Suppose for a second that 20% of the population wasn't allowed to vote. Now suppose that the poorest 20% of the population wasn't allowed to vote... see the problem yet?
This is the point...
Or in a less Utopian and more Tragic perspective: I don't trust anybody on the planet enough to let them write an objective test that wouldn't be abused by them or the givers. If society ever had the ability to create and maintain such an objective test, the test itself wouldn't be necessary, as the creation process for the test would itself be a better system of government.
Yanlin, I don't think anybody is failing to understand you, so much as feeling very strongly that the costs far outweigh the benefits.

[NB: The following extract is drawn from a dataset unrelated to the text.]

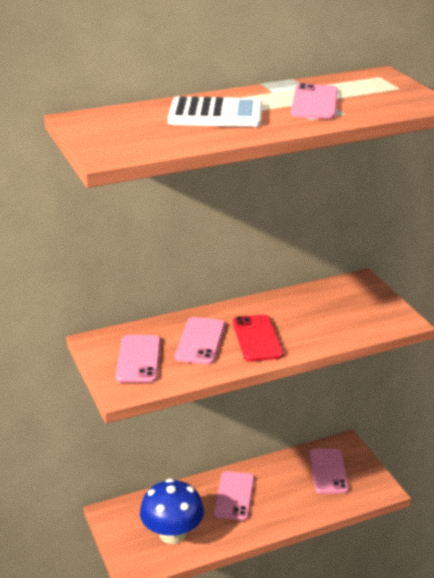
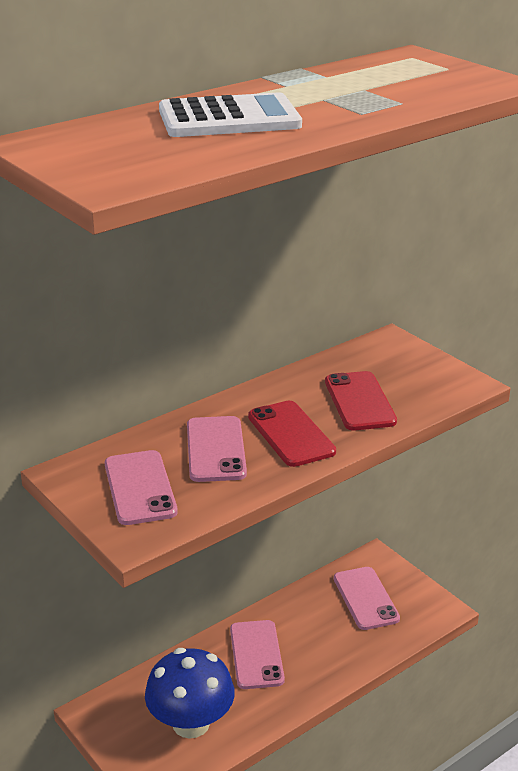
camera: 15 degrees left, 0 degrees up
pink phone [291,83,338,119] -> none
none -> red phone [325,371,397,431]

Admittedly though, society already limits the ability of children, felons, and the mentally retarded from participating in democracy, doesn't it?
It gets back into the
discussion mainiac and I were having. People see no self-benefit from doing the research necessary to pass your political test. I don't think you should worry as much about 'dumb' people that aren't able to pass it as
'ignorant' people that haven't done the research. I can't find any research one way or the other, but I'll hazard a guess that a significant(greater than 50%) number of voters are operating under at least one serious misconception about either the candidates or the voting process.
Things like :
The real effects of our casual drug policy, the full story about single payer health care, what insurance really does, the historically measured effects of increased corporate taxes, etc
I'm not talking opinions here, I'm talking facts. You get to have your own opinions, not your own facts. (Hopefully that list is non-confrontational. Especially healthcare, I don't think anyone on either side understands what all the issues are)
Mainiac:
If men were angels, no government would be necessary. If angels were to govern men, neither external nor internal controls on government would be necessary. In framing a government which is to be administered by men over men, the great difficulty lies in this: you must first enable the government to control the governed; and in the next place oblige it to control itself.